**Excerpt**
★ ★ ★
The Board has the responsibility to understand the principal risks of the business in which the Company is engaged, to achieve a proper balance between risks incurred and the potential return to shareholders, and to ensure that there are systems in place which effectively monitor and manage those risks with a view to the long-term viability of the Company.

6.

Appointment, Training and Monitoring Senior Management

The Board has the responsibility:

(a)

to appoint the Chief Executive Officer (the "CEO"), to monitor and assess CEO performance against corporate goals and objectives, to determine CEO compensation, considering the recommendations of the Compensation Committee, and to provide advice and counsel in the execution of the CEO's duties;

   
(b)

to approve the appointment and remuneration of all executive officers, acting upon the advice of the CEO;

   
(c)

to the extent possible, to satisfy itself as to the integrity of the CEO and other executive officers and satisfy itself that the CEO and other executive officers are creating a culture of integrity throughout the Company;

   
(d)

to approve certain decisions relating to executive management, including the:


  (i)
★ ★ ★
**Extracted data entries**
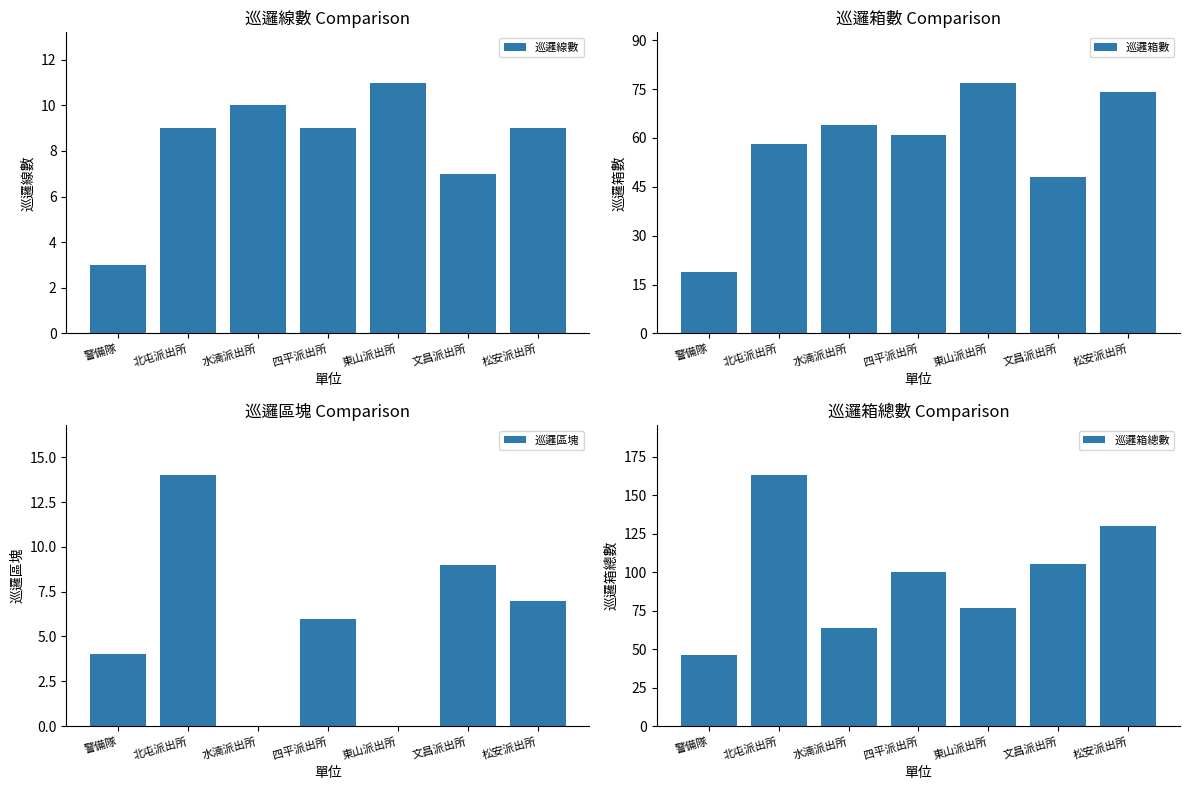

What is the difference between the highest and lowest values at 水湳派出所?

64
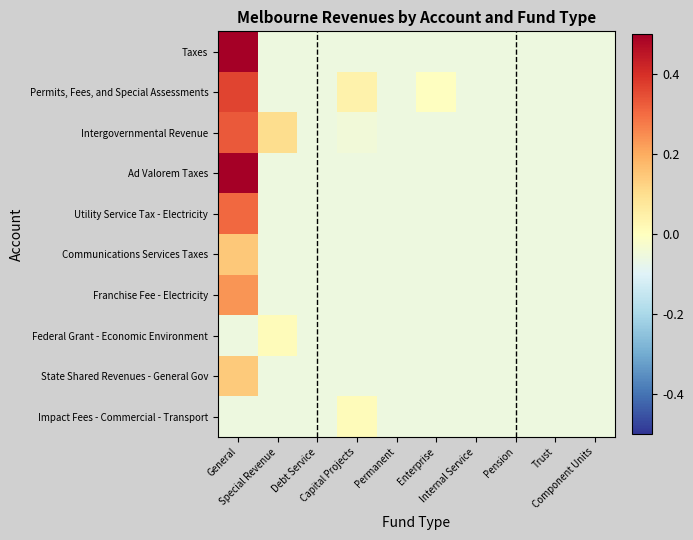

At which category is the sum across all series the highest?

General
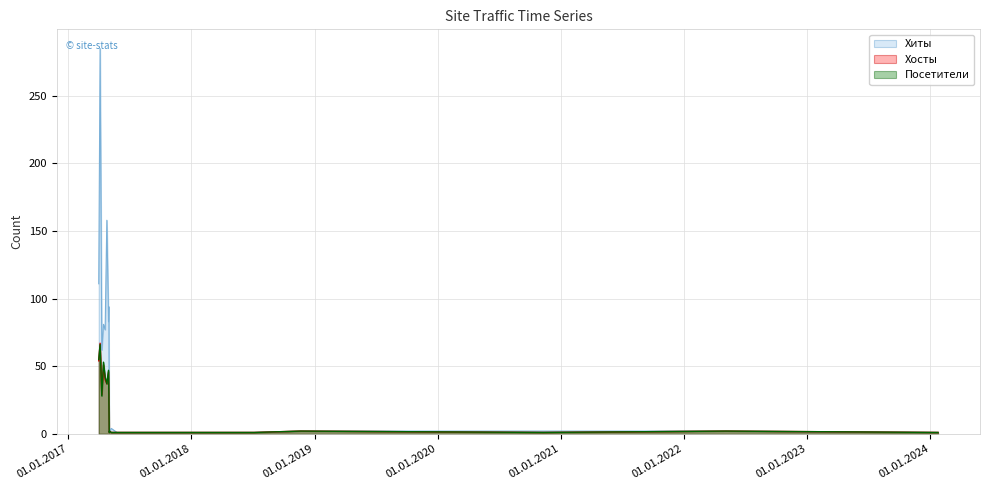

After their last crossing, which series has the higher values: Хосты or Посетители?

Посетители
★ ★ ★
**Tasks**
**A.** Retype the excerpt on the Board's responsibilities word for word.
**B.** Write out all the records again with "category" changed to "group" and nothing else altered. Omit the pictures.
The records bear no relation to the excerpt on the Board's responsibilities.

**Your responses**
**A.**
The Board has the responsibility to understand the principal risks of the business in which the Company is engaged, to achieve a proper balance between risks incurred and the potential return to shareholders, and to ensure that there are systems in place which effectively monitor and manage those risks with a view to the long-term viability of the Company.

6.

Appointment, Training and Monitoring Senior Management

The Board has the responsibility:

(a)

to appoint the Chief Executive Officer (the "CEO"), to monitor and assess CEO performance against corporate goals and objectives, to determine CEO compensation, considering the recommendations of the Compensation Committee, and to provide advice and counsel in the execution of the CEO's duties;

   
(b)

to approve the appointment and remuneration of all executive officers, acting upon the advice of the CEO;

   
(c)

to the extent possible, to satisfy itself as to the integrity of the CEO and other executive officers and satisfy itself that the CEO and other executive officers are creating a culture of integrity throughout the Company;

   
(d)

to approve certain decisions relating to executive management, including the:


  (i)

**B.**
What is the difference between the highest and lowest values at 水湳派出所?

64

At which group is the sum across all series the highest?

General

After their last crossing, which series has the higher values: Хосты or Посетители?

Посетители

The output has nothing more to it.